Aufgaben:
[A] Beantworten Sie anhand des Forenthreads zur Desktop-Symbolanordnung die folgenden Fragen:
(i) An welchem Datum verfasste MonkDoc seinen Beitrag?
(ii) An welche Anzeigegeräte wird der PC laut MonkDoc abwechselnd angeschlossen?
(iii) Was schreibt soyo als Antwort auf das Problem?
[B] Setzen Sie den Forenthread zur Desktop-Symbolanordnung im Anschluss an den letzten gezeigten Satz fort.

Quellenauszug:
┄┄┄┄┄┄

# Desktop Symbolanordnung Speichern



## MonkDoc (26. Mai 2007)

Tach,

Ich würde gerne wissen wie man die Desktop Symbolanordnung Speichert. Ich hab hier nen PC der mal am Beamer, mal am Bildschirm, mal an zwei Bildschirmen ist und jedes mal wen die Auflösung geändert wird fliegen die Symbole durcheinander.

Am besten wäre es wenn ich nur eine Datei ersetzen müsste oder So .. dann könnte ich für jede Auflösung eine Desktop speichern.

Wäre echt funky wenn das irgendwie geht. Schon mal Danke


----------



## soyo (26. Mai 2007)

Für dieses Problem gibt es Programme.

┄┄┄┄┄┄

Daten:
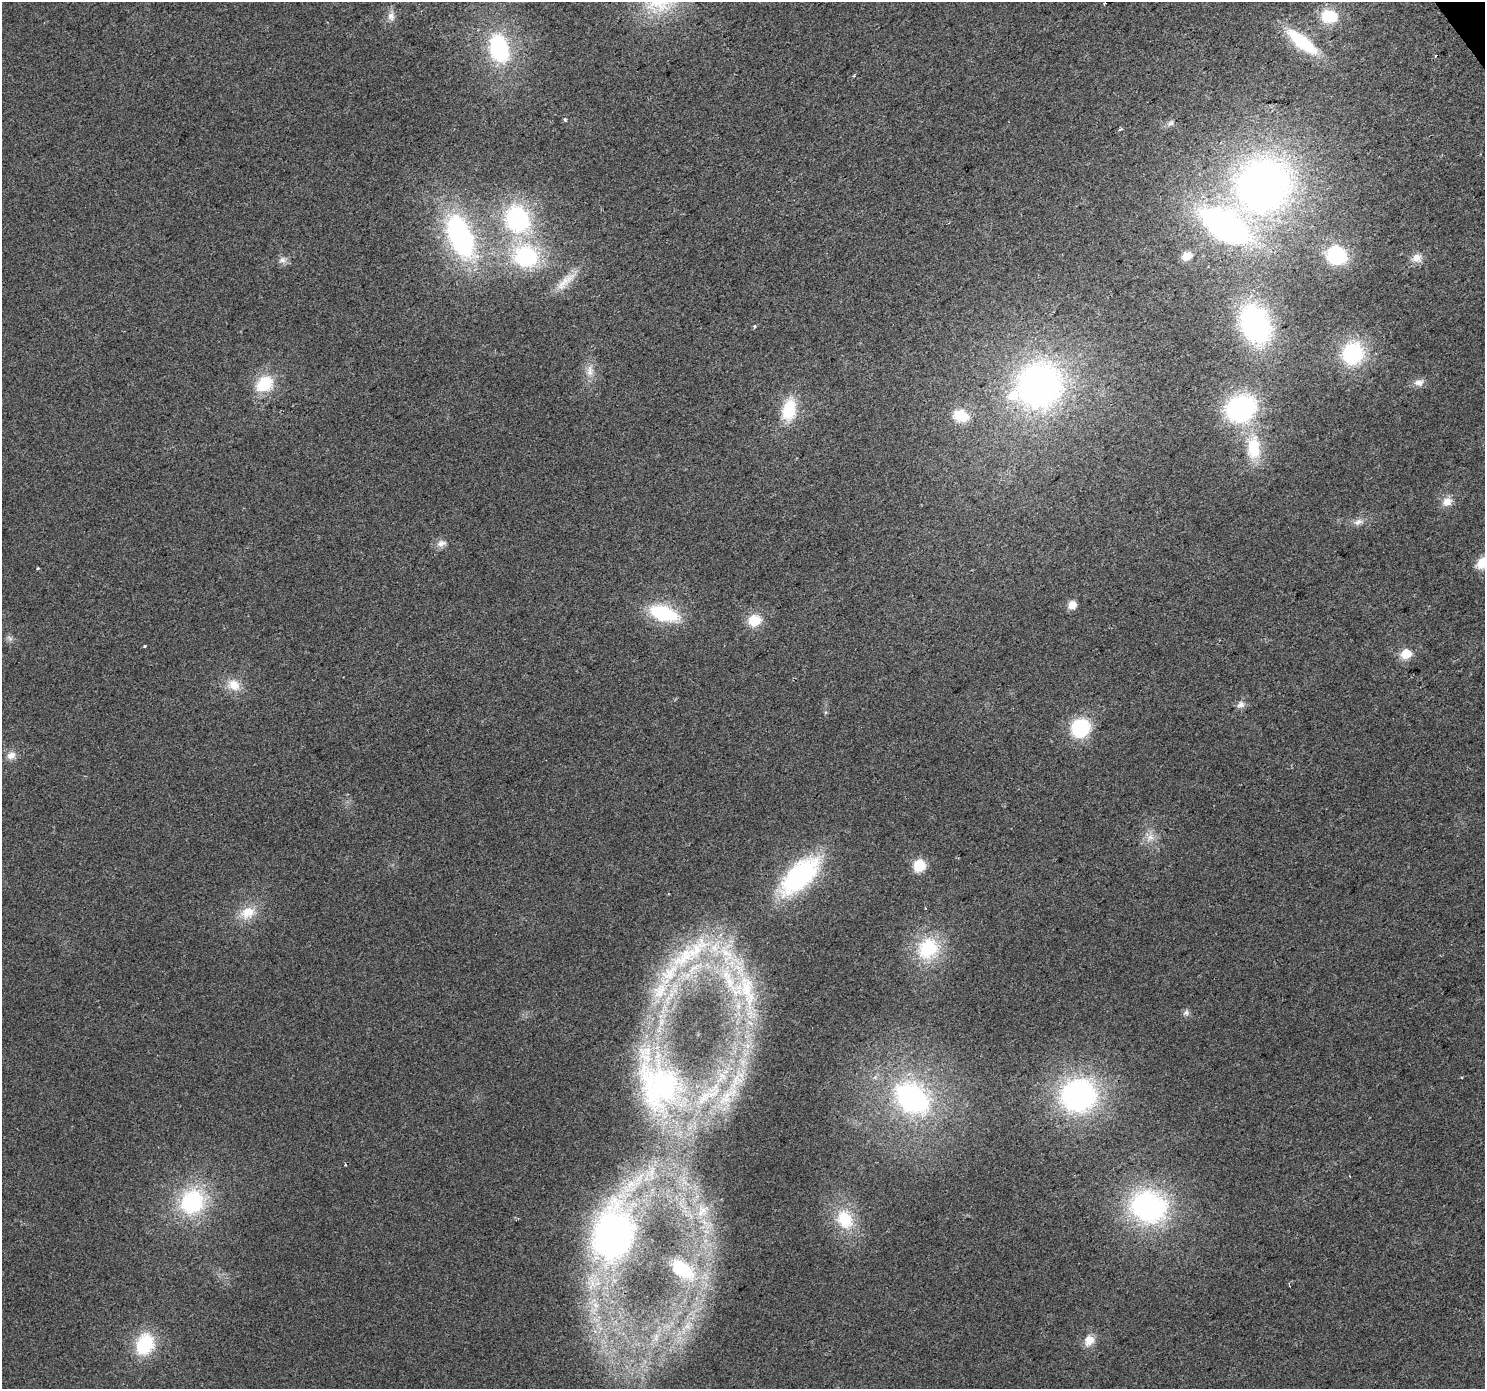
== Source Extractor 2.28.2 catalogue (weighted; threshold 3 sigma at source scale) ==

┄┄┄┄┄┄

Antworten je Aufgabe:
[A]
(i) Am 26. Mai 2007.
(ii) Mal an einen Beamer, mal an einen Bildschirm, mal an zwei Bildschirme.
(iii) Dass es für dieses Problem Programme gibt.

[B]
Ich versuch aber schon eine Weile das Problem ohne eine zusätzliches Programm zu lösen. Wenn ich erfolgreich bin, melde ich mich.


----------



## MonkDoc (27. Mai 2007)

Ja hab auch was gefunden hab mich halt ein bisschen blöd angestellt. Aber was meinst mit ohne Programm … es gibt da so eine .dll für den System Ordner. Hab Sie angehängt da der Link nicht mehr Funktioniert. (Hab ich von nem Freund gestern Abend gemailt bekommen) Funktioniert!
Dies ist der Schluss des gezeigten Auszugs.